Everyone’s been a teenager. Every adult has, more or less, come of age, and for most of us adolescence was the most vivid, dynamic time of our lives, even if—especially if—we were miserable. So revisiting that time is part of the appeal. Also, a boarding school is almost always a setting of privilege, and people are usually fascinated by privilege, whether or not they approve of it.
It’s also a fairy-tale sort of environment, a closed society, which can be a useful structure for a writer. That being said, however, I didn’t choose the setting first. I didn’t go to boarding school myself; it doesn’t have any personal significance. I had Charlie Garrett, my protagonist, first, and he was a teacher, and it went from there. Ages ago, I had him working in a day school—but it was in a small town. So, for this story, I always wanted that sense of separation. I suppose you could also say that it’s a coming-of-age book, given that Charlie is a very, very late bloomer.

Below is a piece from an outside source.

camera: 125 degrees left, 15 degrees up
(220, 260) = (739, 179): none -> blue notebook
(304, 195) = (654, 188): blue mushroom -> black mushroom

I honestly didn’t think of it as a “boarding school book” until recently, because it’s about adults, not students. But as it turns out, there are a lot of people out there who seem to love boarding school books. So it’s quite nice to have this built-in audience I wasn’t anticipating.
Your debut, The Swimming Pool, was released in 2010. How have things changed for you, as a writer, over the past few years?

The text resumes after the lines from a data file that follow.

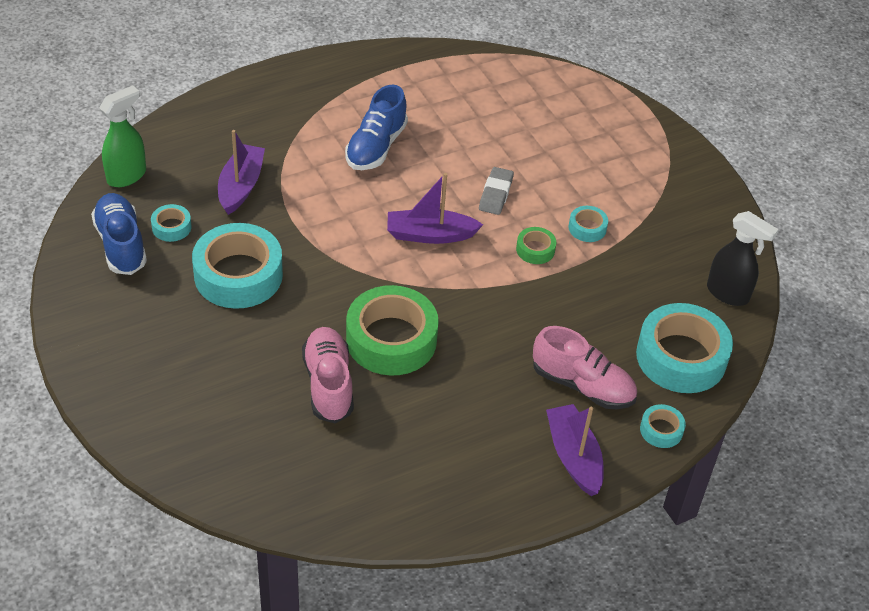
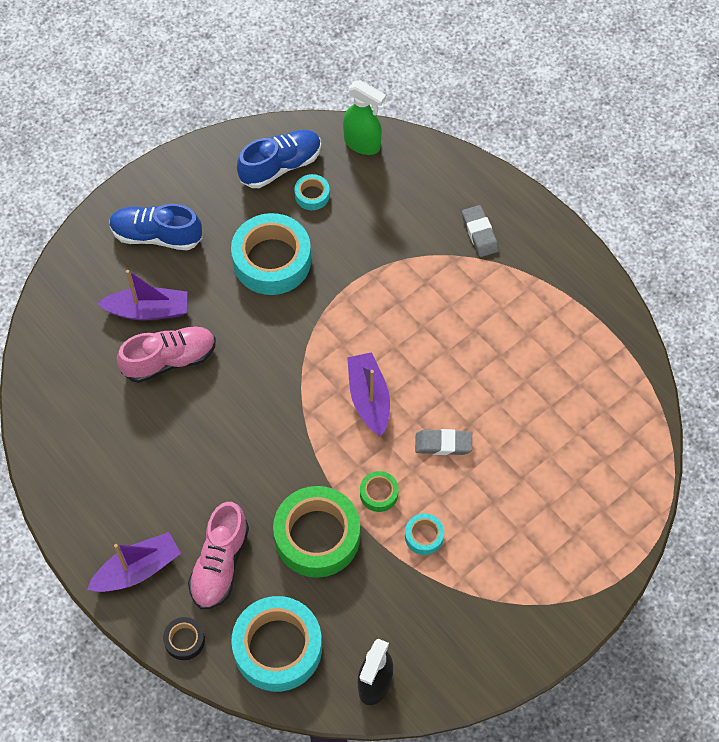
camera: 80 degrees right, 15 degrees up
(241, 186) = (380, 231): purple boat -> purple boat (148, 310)
(276, 118) = (479, 233): none -> grey eraser
(376, 147) = (471, 326): blue shoe -> blue shoe (156, 236)
(391, 339) = (231, 396): green tape -> green tape (317, 536)
(661, 430) = (184, 640): turquoise tape -> black tape

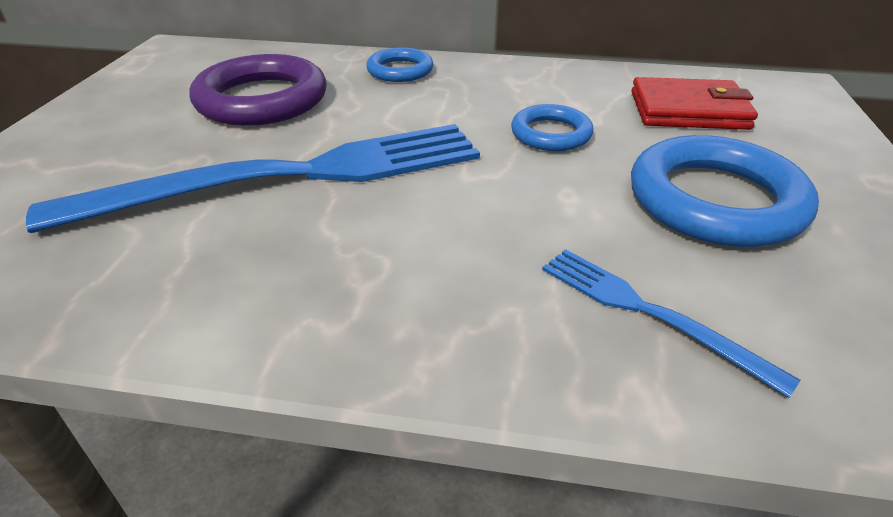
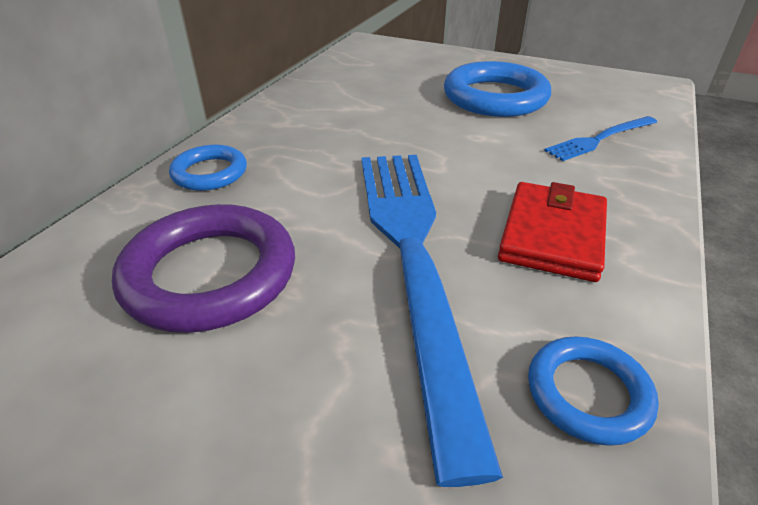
camera: 75 degrees left, 0 degrees up
(551, 134) = (390, 126): blue ring -> blue ring (588, 394)
(688, 110) = (381, 77): red wallet -> red wallet (552, 235)

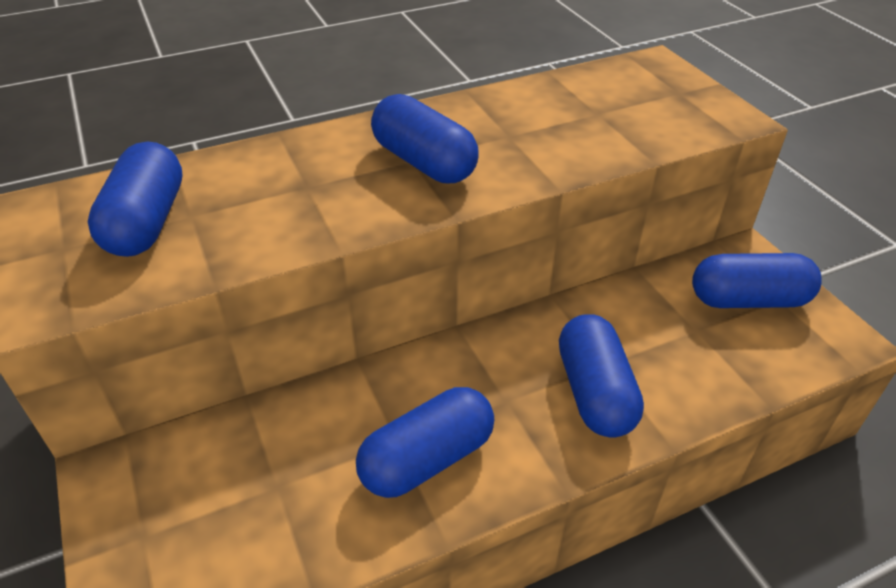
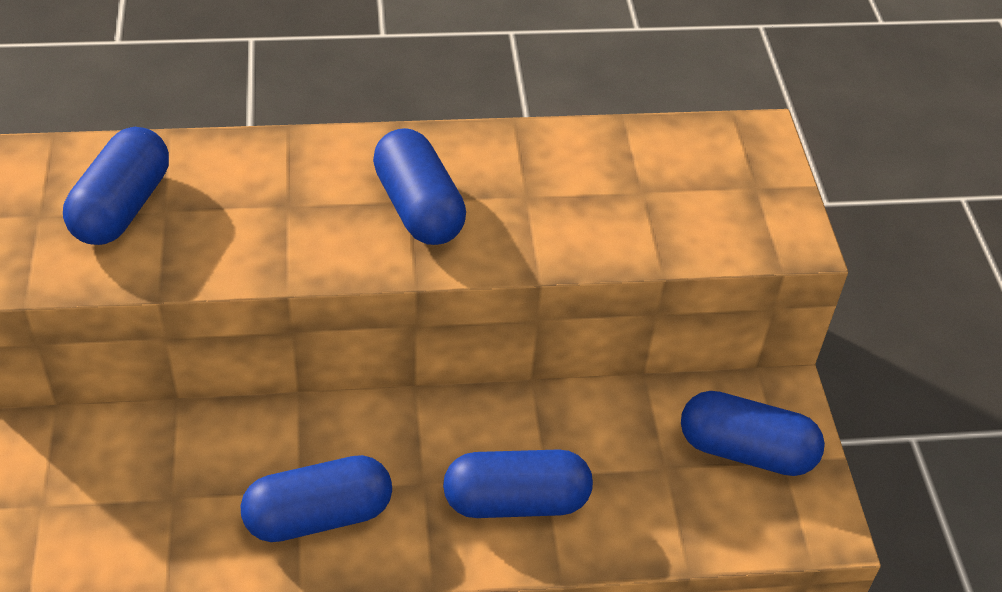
camera: 15 degrees right, 5 degrees up
(594, 392) = (516, 501): blue capsule -> blue capsule turned 75 degrees clockwise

The main difference between writing my first book and this one was that the second time I was much more self-conscious. It was paralyzing for a while. I knew what it was like to have something completely public. You think you know what that’s going to feel like and that it’s just going to be unmitigatedly wonderful, but then it happens and, in my case, I felt very exposed, which I wasn’t expecting. I had to get used to it. I think many authors are taken aback by the process, especially with all the online visibility; but we know of course that we are also very fortunate. It’s just become part of the business.
The flip side is that while writing this book I did feel a certain legitimacy I hadn’t felt before. I’m not saying that feeling is itself legitimate. I was a writer before, I’m a writer now. But if you know you’ve managed to finish and publish one book, you can hang on to that, on the dark days.

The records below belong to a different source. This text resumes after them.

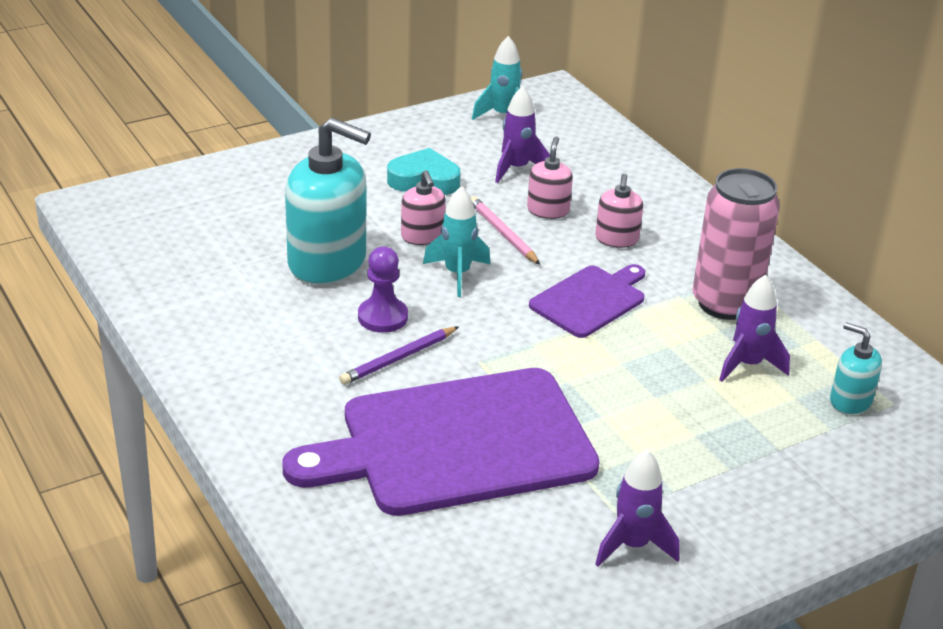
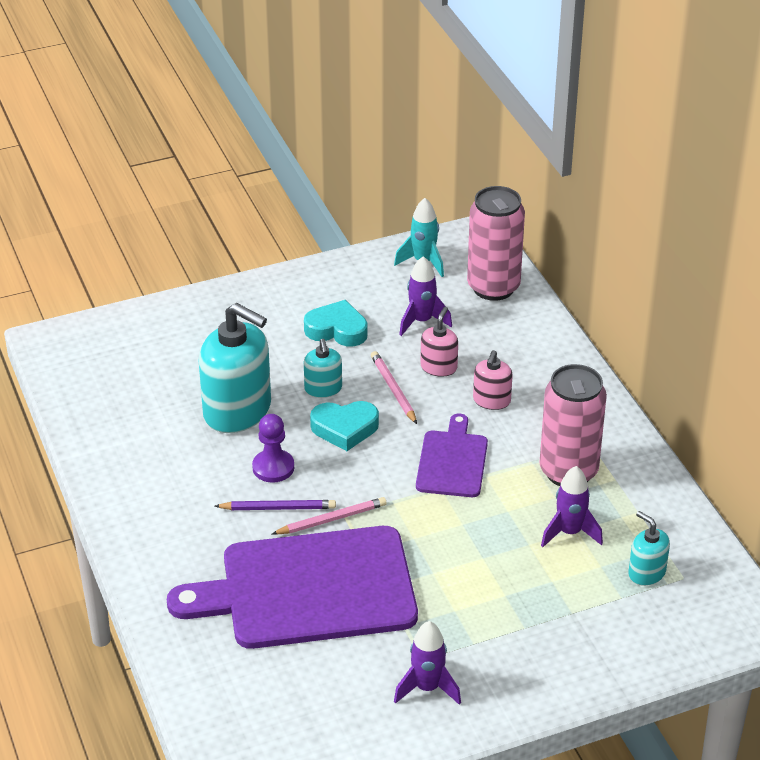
camera: 10 degrees right, 5 degrees up
(398, 358) = (278, 508): purple pencil -> purple pencil turned 150 degrees counterclockwise
(422, 236) = (323, 389): pink soap dispenser -> turquoise soap dispenser
(457, 274) = (345, 428): turquoise rocket -> turquoise heart
(465, 367) = (331, 519): none -> pink pencil
(585, 135) = (493, 287): none -> pink can
(590, 300) = (452, 461): purple cutting board -> purple cutting board turned 45 degrees counterclockwise

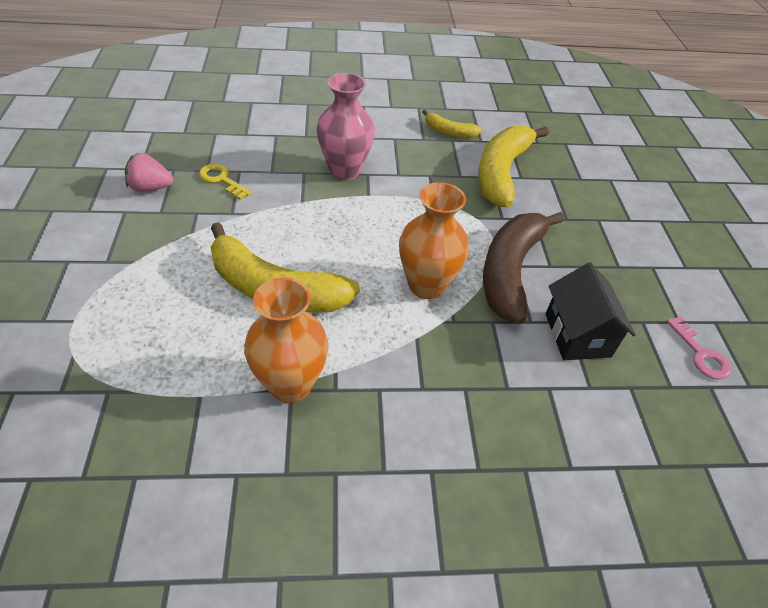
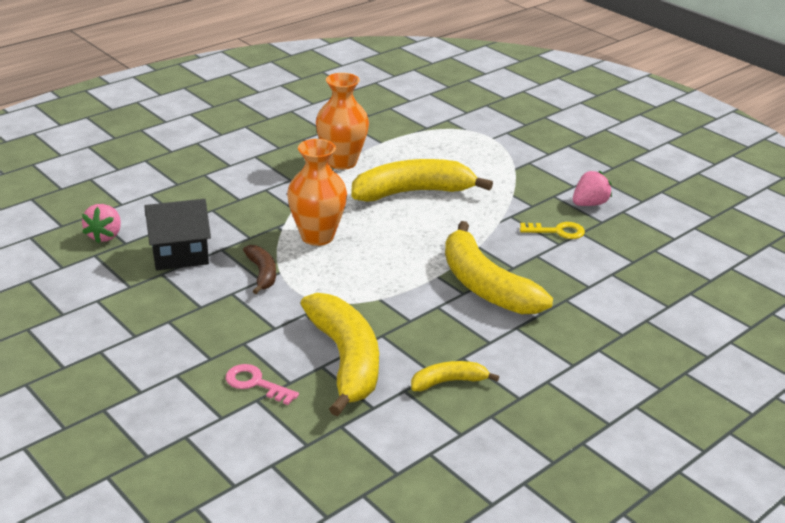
camera: 145 degrees right, 15 degrees down
(344, 170) = (485, 285): pink vase -> yellow banana
(510, 271) = (262, 274): brown banana -> brown banana, size x0.49
(577, 335) = (180, 255): black house -> black house turned 60 degrees counterclockwise
(652, 412) = (105, 236): none -> pink strawberry
(700, 354) = (73, 284): pink key -> pink key (256, 383)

As was true with your debut, The Half Brother is certain to be a popular book club selection. What do you think are some of the most important discussable themes in The Half Brother? What are you most looking forward to discussing with book clubs?
There’s now a reader’s guide posted on my website. I’m looking forward to talking about Charlie’s ideas about identity, and if and how those change—family identity, racial identity, spiritual identity. I’m also looking forward to discussing Anita, who’s one of my favorite characters; and also Nick. How good or bad is he? How much responsibility does Charlie bear—is he, as Cain asked about Abel, his brother’s keeper? And, as with The Swimming Pool, there is the topic of the effects of secrets on families, especially secrets held through generations.
You grew up in the book industry—your family owned and operated Atlanta’s fabulous Oxford Books. So much has changed in the publishing world since this bookstore closed its doors in the late 90s. Perhaps one of the most notable changes is the digital transformation of books into electronic books. What are your thoughts on e-books and their surge in popularity?
I haven’t read an e-book yet, although I know people love them. I think anything that gets a person reading is just fine. But I do feel that a physical book is a uniquely well-designed object, and that an e-book isn’t an improvement. It’s just different. I am deeply attached to the feel of a book, and I read better, I think, knowing that I’m literally holding the entire story in my hands, rather than having it up in the cloud.